What you will do - An exact copy of the whole listing is required.

════

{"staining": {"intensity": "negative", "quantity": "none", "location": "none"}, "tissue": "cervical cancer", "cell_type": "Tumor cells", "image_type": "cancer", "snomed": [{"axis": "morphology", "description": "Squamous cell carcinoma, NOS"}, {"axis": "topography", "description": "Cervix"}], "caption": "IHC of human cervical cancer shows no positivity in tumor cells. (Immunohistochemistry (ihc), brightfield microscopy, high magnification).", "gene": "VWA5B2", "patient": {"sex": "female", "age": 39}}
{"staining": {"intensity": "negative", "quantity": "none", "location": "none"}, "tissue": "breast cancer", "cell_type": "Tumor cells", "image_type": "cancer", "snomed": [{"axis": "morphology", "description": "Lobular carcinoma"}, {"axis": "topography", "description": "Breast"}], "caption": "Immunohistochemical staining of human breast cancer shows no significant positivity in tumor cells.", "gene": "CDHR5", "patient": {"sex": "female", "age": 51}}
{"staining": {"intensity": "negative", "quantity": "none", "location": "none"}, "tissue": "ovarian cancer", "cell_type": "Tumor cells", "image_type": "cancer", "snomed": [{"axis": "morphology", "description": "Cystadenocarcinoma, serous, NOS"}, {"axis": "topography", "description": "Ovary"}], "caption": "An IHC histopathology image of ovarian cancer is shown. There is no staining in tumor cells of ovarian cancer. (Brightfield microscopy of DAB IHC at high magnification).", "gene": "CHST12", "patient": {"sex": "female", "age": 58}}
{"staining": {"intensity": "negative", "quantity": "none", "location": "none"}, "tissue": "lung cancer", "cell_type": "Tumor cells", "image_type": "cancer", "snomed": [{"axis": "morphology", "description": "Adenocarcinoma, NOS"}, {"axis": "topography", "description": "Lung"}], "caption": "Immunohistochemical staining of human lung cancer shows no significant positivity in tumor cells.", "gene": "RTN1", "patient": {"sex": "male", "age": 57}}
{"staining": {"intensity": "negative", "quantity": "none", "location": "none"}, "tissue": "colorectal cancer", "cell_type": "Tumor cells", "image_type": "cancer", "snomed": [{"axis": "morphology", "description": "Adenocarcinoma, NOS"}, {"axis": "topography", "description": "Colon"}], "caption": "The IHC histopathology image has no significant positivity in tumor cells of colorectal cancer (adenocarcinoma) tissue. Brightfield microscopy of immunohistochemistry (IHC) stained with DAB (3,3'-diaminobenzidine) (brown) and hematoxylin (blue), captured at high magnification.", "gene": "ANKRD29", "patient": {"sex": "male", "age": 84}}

════

Final answer -
{"staining": {"intensity": "negative", "quantity": "none", "location": "none"}, "tissue": "cervical cancer", "cell_type": "Tumor cells", "image_type": "cancer", "snomed": [{"axis": "morphology", "description": "Squamous cell carcinoma, NOS"}, {"axis": "topography", "description": "Cervix"}], "caption": "IHC of human cervical cancer shows no positivity in tumor cells. (Immunohistochemistry (ihc), brightfield microscopy, high magnification).", "gene": "VWA5B2", "patient": {"sex": "female", "age": 39}}
{"staining": {"intensity": "negative", "quantity": "none", "location": "none"}, "tissue": "breast cancer", "cell_type": "Tumor cells", "image_type": "cancer", "snomed": [{"axis": "morphology", "description": "Lobular carcinoma"}, {"axis": "topography", "description": "Breast"}], "caption": "Immunohistochemical staining of human breast cancer shows no significant positivity in tumor cells.", "gene": "CDHR5", "patient": {"sex": "female", "age": 51}}
{"staining": {"intensity": "negative", "quantity": "none", "location": "none"}, "tissue": "ovarian cancer", "cell_type": "Tumor cells", "image_type": "cancer", "snomed": [{"axis": "morphology", "description": "Cystadenocarcinoma, serous, NOS"}, {"axis": "topography", "description": "Ovary"}], "caption": "An IHC histopathology image of ovarian cancer is shown. There is no staining in tumor cells of ovarian cancer. (Brightfield microscopy of DAB IHC at high magnification).", "gene": "CHST12", "patient": {"sex": "female", "age": 58}}
{"staining": {"intensity": "negative", "quantity": "none", "location": "none"}, "tissue": "lung cancer", "cell_type": "Tumor cells", "image_type": "cancer", "snomed": [{"axis": "morphology", "description": "Adenocarcinoma, NOS"}, {"axis": "topography", "description": "Lung"}], "caption": "Immunohistochemical staining of human lung cancer shows no significant positivity in tumor cells.", "gene": "RTN1", "patient": {"sex": "male", "age": 57}}
{"staining": {"intensity": "negative", "quantity": "none", "location": "none"}, "tissue": "colorectal cancer", "cell_type": "Tumor cells", "image_type": "cancer", "snomed": [{"axis": "morphology", "description": "Adenocarcinoma, NOS"}, {"axis": "topography", "description": "Colon"}], "caption": "The IHC histopathology image has no significant positivity in tumor cells of colorectal cancer (adenocarcinoma) tissue. Brightfield microscopy of immunohistochemistry (IHC) stained with DAB (3,3'-diaminobenzidine) (brown) and hematoxylin (blue), captured at high magnification.", "gene": "ANKRD29", "patient": {"sex": "male", "age": 84}}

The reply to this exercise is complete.